Rent Control Poses Unintended Outcomes
More deferred maintenance could emerge. The rising cost to operate apartments in California represents another factor that is making construction underwriting and property management more difficult. For existing owners, heightened operating costs and recent rent growth moderation may already be affecting the amount of capital they commit to their properties. Should broad rent control allowances pass, the potential for deferred maintenance likely exists across a larger swath of properties, specifically if expense increases surpass rent growth. Over time, this could impair the quality of the housing stock, adversely impacting renters. As of June 2024, the expenses associated with California apartment ownership were up 6 percent year over year, partially driven by a 30 percent spike in the cost of insurance per unit. At the same time, the state’s average effective rent rose just 0.1 percent. This disparity and expectations for further operating cost increases are likely to influence development proposals, property valuations and investors’ acquisition criteria even if Proposition 33 fails.

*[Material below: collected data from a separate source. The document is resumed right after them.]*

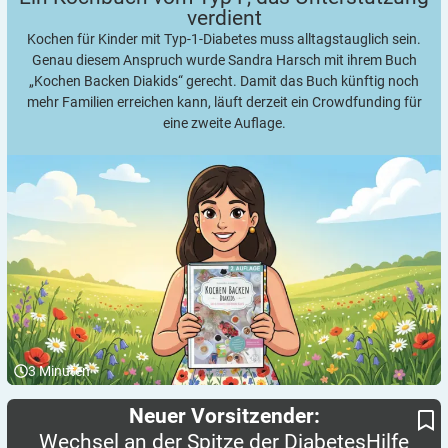
verdient
Kochen für Kinder mit Typ-1-Diabetes muss alltagstauglich sein.
Genau diesem Anspruch wurde Sandra Harsch mit ihrem Buch
„Kochen Backen Diakids“ gerecht. Damit das Buch künftig noch
mehr Familien erreichen kann, läuft derzeit ein Crowdfunding für
eine zweite Auflage.
3
Minuten
Wechsel an der Spitze der DiabetesHilfe Nord e.V.
Neuer Vorsitzender:
Neuer Vorsitzender:
Wechsel an der Spitze der DiabetesHilfe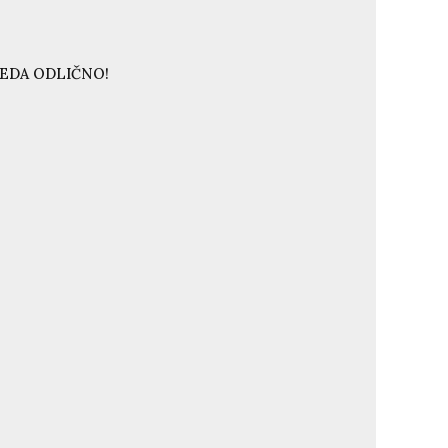
LEDA ODLIČNO!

Case study shines a light on conditions in rent-controlled area. Residents in the cities of Mountain View and East Palo Alto each passed some form of rent control in late 2016. Their limitations on rent increases appear to be impacting the larger area’s development. From 2017 through June 2024, builders completed an average of 118 units per quarter, with just 73 rentals added over the past year ending in June. This corresponds with moderate rent growth — an average of just $11 per quarter. The submarket’s pipeline was also scant as of August, with a lack of projects proposed across Mountain View and East Palo Alto.
Measures in other states illustrate rent control’s impact. In 2019, Oregon passed measures that limited annual rent increases to 7 percent plus inflation. Since being enacted, apartment development in Portland has shifted to the Vancouver submarket in Washington state. Elsewhere, in St. Paul, Minnesota, housing permit activity declined and concurrently rose in neighboring Minneapolis following voters’ approval of rent control in 2021. In response, amendments to St. Paul’s ordinance have been made, with more changes potentially upcoming. This August, the mayor requested the city council lift rent limits for properties built after 2004. In Oregon, the rent increase cap for 2024 has been adjusted to 10 percent as the 7 percent plus inflation threshold would have set the maximum allowable rent increase at more than 12 percent.